At its heart, that’s what worship is. Worship is for sinful people. Jesus didn’t deny or minimize the fact the woman was sinful You don’t have to be perfect to come to church. Which is the image believers have given off over the years, whether Jewish or Christian. That is, they say you have to be living right if you want to be here. It’s not the image we want to project but when someone else’s lifestyle disgusts us, it’s hard to hide it, and they see it.
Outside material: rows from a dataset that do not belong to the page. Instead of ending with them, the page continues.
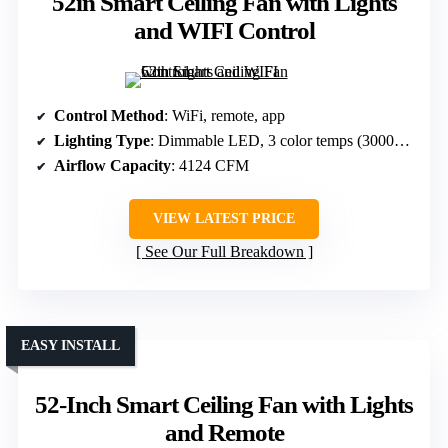
52in Smart Ceiling Fan with Lights
and WIFI Control
Control Method
: WiFi, remote, app
Lighting Type
: Dimmable LED, 3 color temps (3000K-5000K)
Airflow Capacity
: 4124 CFM
VIEW LATEST PRICE
See Our Full Breakdown
EASY INSTALL
52-Inch Smart Ceiling Fan with Lights
and Remote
Again, we can call people to a better way of life, as long as we’re willing to reach out with the real heart of love and acceptance for where people are at this moment. Jesus said when we are aware of our own sinfulness, and when we are also aware of His perfection, that’s when worship happens. When we know how little we deserve, and yet God is good to us anyway, that’s when worship happens. When we can ignore the crowds that are around us, at the table, at the dinner, and focus our eyes on Jesus. That’s when worship happens.

Worship isn’t about us. It’s not about making us happy. It’s not about singing the songs we like. Worship is about Jesus. There’s a praise chorus that’s pretty well-known to a lot of people, you may have heard of it, “Turn Your Eyes upon Jesus.” [Sings] “Turn your eyes upon Jesus, Look full in His wonderful face, And the things of earth will grow strangely dim, In the light of His glory and grace.”

The woman was preoccupied with Jesus. She didn’t care there were others there who looked down on her. She cared only about what the Lord thought about her. He didn’t care how many hypocrites were around. Her worship was focused on him. And for her, worship is not about receiving something from God, so much as giving something back to Him. She recognizes what God has already given.

Jesus was approached by many people, most of whom wanted something from him. I don’t wish to minimize this or condemn it. If I lived in Jesus’ day and were blind, I would want to come to Jesus for him to restore my sight. It is a big draw of many faith healers. But this woman’s worship was expressed by her giving to Jesus, not getting from him.

When we pray, sometimes our prayers seem like a wish list, and intercessory prayer is critical – we do it every Sunday – but too seldom, our prayers are praise and adoration alone, without any request, or our only desire is to be in His presence.

So I encourage you today, be thankful for the Lord’s love. Be grateful to Him for allowing you to know Him and love Him back. Sometimes it’s hard. There are reasons why this woman could have stayed away from Jesus and not worshiped him. She wasn’t invited and she wasn’t wanted by the people. She might be kicked out. She certainly would be scorned. And there would be hypocrites there. But she worshiped Jesus anyway.

Sometimes, we just have to trust Jesus. And isn’t that what faith is all about? So I say, love Him, honor Him, respect Him, obey Him. Spend time with Him. Get to know Him better. Remember all that you’ve been forgiven of, and don’t forget all His goodness to you. And then your whole life will become one of worship. And the love story will be shared with others, and carry on.

In the name of the Father, the Son, and the Holy Spirit. Amen.